▸ OBJECTIVE
Can you return the lines below unchanged, from the first one through the line with "genus: Erythranthe", and nothing after it?

▸ ENTRIES SHOWN
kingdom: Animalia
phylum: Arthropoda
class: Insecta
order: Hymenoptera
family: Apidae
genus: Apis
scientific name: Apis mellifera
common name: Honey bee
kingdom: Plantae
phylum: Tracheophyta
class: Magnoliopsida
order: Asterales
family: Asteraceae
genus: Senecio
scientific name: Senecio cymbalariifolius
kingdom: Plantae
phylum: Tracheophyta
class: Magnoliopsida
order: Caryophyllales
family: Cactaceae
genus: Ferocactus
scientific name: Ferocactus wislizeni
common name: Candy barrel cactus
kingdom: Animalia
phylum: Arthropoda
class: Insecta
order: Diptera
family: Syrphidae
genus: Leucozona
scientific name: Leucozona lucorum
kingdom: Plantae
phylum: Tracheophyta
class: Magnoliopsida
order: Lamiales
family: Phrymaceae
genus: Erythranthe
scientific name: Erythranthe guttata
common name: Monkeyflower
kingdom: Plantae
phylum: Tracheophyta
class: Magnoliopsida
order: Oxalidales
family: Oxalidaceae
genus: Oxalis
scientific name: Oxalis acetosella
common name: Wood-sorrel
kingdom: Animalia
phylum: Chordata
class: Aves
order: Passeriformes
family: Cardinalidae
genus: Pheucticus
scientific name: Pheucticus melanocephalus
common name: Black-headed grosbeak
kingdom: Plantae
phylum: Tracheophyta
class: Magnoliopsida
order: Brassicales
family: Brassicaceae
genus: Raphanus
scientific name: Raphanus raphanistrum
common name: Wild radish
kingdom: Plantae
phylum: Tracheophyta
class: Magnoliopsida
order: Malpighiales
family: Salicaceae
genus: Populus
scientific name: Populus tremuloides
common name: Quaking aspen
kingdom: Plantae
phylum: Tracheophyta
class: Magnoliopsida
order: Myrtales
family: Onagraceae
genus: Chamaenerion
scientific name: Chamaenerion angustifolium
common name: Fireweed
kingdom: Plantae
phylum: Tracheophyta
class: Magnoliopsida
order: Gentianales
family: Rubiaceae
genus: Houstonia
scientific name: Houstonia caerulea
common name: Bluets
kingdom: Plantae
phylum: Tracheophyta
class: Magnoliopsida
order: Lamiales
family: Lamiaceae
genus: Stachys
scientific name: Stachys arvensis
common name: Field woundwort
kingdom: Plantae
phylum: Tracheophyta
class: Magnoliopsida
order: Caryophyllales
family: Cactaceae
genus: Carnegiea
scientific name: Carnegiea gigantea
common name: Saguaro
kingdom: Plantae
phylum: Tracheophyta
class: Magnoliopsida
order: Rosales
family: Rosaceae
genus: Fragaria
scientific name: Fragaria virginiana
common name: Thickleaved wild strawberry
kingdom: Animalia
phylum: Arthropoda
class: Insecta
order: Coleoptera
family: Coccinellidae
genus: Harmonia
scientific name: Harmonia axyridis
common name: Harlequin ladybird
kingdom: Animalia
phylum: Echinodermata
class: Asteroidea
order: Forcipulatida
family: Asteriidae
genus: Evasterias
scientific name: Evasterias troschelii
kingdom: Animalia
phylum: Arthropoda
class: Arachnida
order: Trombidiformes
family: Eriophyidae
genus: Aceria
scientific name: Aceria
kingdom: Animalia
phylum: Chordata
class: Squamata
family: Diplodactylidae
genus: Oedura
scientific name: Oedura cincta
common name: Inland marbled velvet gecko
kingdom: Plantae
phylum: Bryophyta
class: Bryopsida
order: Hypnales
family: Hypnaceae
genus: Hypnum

▸ RESPONSE
kingdom: Animalia
phylum: Arthropoda
class: Insecta
order: Hymenoptera
family: Apidae
genus: Apis
scientific name: Apis mellifera
common name: Honey bee
kingdom: Plantae
phylum: Tracheophyta
class: Magnoliopsida
order: Asterales
family: Asteraceae
genus: Senecio
scientific name: Senecio cymbalariifolius
kingdom: Plantae
phylum: Tracheophyta
class: Magnoliopsida
order: Caryophyllales
family: Cactaceae
genus: Ferocactus
scientific name: Ferocactus wislizeni
common name: Candy barrel cactus
kingdom: Animalia
phylum: Arthropoda
class: Insecta
order: Diptera
family: Syrphidae
genus: Leucozona
scientific name: Leucozona lucorum
kingdom: Plantae
phylum: Tracheophyta
class: Magnoliopsida
order: Lamiales
family: Phrymaceae
genus: Erythranthe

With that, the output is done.